NEW US AMBASSADOR TO GREECE SWORN IN
Secretary of State Colin Powell and Greek Ambassador to the US George Savvaides were among those who attended a State Department ceremony on December 13 for the swearing-in of Charles Ries as the new US Ambassador to Greece. He will succeed Ambassador Thomas Miller on January 10, 2005.
Both Secretary Powell and Ambassador Ries spoke of America’s centuries-old support of Greece and Hellenism and of the commitment of both countries to common democratic ideals. In addition to commending Greece’s foreign policy positions, including its support for Turkey’s European prospects, both Mr. Powell and Mr.

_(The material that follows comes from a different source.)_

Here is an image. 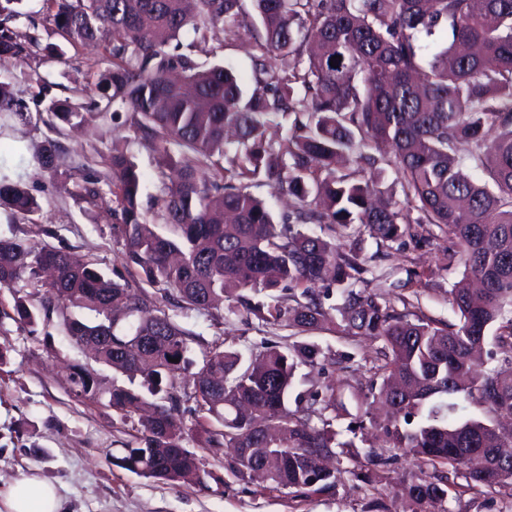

Ries had words of praise for the successful hosting of the Athens Olympics and for Greece’s achievements as president of the EU Council in the first half of 2003.
There was mention also of Greece’s recent election to a two-year term as a non-permanent member of the UN Security Council and of the robust presence in the US of the Greek-American community and its contribution both to American life and to Greek-American relations.
At an official dinner given by the Greek Ambassador on December 14 for Mr. Ries and his wife Marcie (who is the US Ambassador to neighboring Albania), Ambassador Savvaides spoke of the “parallel mission” he shared with Ambassador Ries. “The bilateral relationship needs enhanced and enduring dynamism, exploring and exploiting new facets of cooperation, coordination, and joint initiatives . . . The value of Greece vis-ΰ-vis the US clearly surpasses mere political or geostrategic considerations. Greece’s added value lies exactly where others may have less to offer, namely in its solid system of democratic governance, its strong economy, its open-minded society and its unique contribution to European history and civilization. Such elements render her a historic friend, partner, and ally of the US.”